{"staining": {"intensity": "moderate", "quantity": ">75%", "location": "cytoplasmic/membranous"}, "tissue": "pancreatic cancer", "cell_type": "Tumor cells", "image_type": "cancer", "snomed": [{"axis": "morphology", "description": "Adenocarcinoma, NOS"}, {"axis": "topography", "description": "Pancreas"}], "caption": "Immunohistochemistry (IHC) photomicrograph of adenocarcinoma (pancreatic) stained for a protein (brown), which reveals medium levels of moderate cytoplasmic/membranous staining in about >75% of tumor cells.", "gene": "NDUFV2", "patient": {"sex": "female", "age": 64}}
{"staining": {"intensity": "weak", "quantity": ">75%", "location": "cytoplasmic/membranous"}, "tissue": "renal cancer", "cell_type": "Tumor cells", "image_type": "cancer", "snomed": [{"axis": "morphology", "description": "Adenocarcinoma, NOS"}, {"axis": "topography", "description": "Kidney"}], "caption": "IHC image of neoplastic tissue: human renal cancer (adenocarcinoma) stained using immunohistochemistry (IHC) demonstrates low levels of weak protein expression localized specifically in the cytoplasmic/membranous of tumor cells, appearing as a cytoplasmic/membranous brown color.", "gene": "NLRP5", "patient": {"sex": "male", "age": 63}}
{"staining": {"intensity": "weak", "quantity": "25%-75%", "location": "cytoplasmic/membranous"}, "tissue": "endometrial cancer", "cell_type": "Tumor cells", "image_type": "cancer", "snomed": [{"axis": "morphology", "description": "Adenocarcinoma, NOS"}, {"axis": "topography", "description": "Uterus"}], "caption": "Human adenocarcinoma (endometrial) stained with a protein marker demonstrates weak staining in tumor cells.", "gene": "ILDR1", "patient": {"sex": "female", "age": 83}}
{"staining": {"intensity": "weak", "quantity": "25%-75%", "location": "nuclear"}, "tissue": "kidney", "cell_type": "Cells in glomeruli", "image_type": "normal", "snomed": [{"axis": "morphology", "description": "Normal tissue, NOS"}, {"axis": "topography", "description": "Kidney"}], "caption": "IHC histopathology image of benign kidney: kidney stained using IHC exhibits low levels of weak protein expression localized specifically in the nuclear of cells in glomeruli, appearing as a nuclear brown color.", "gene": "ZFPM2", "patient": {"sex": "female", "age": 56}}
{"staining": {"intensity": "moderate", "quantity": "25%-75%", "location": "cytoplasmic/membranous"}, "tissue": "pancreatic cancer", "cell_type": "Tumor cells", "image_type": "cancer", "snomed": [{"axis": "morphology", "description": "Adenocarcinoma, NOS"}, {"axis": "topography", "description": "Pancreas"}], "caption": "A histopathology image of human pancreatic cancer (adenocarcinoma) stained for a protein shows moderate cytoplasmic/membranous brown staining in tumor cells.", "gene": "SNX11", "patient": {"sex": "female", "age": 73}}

• • • • •

- Work to complete
Please return all lines in the material above that include the word "pancreatic".

- Solution to this exercise
{"staining": {"intensity": "moderate", "quantity": ">75%", "location": "cytoplasmic/membranous"}, "tissue": "pancreatic cancer", "cell_type": "Tumor cells", "image_type": "cancer", "snomed": [{"axis": "morphology", "description": "Adenocarcinoma, NOS"}, {"axis": "topography", "description": "Pancreas"}], "caption": "Immunohistochemistry (IHC) photomicrograph of adenocarcinoma (pancreatic) stained for a protein (brown), which reveals medium levels of moderate cytoplasmic/membranous staining in about >75% of tumor cells.", "gene": "NDUFV2", "patient": {"sex": "female", "age": 64}}
{"staining": {"intensity": "moderate", "quantity": "25%-75%", "location": "cytoplasmic/membranous"}, "tissue": "pancreatic cancer", "cell_type": "Tumor cells", "image_type": "cancer", "snomed": [{"axis": "morphology", "description": "Adenocarcinoma, NOS"}, {"axis": "topography", "description": "Pancreas"}], "caption": "A histopathology image of human pancreatic cancer (adenocarcinoma) stained for a protein shows moderate cytoplasmic/membranous brown staining in tumor cells.", "gene": "SNX11", "patient": {"sex": "female", "age": 73}}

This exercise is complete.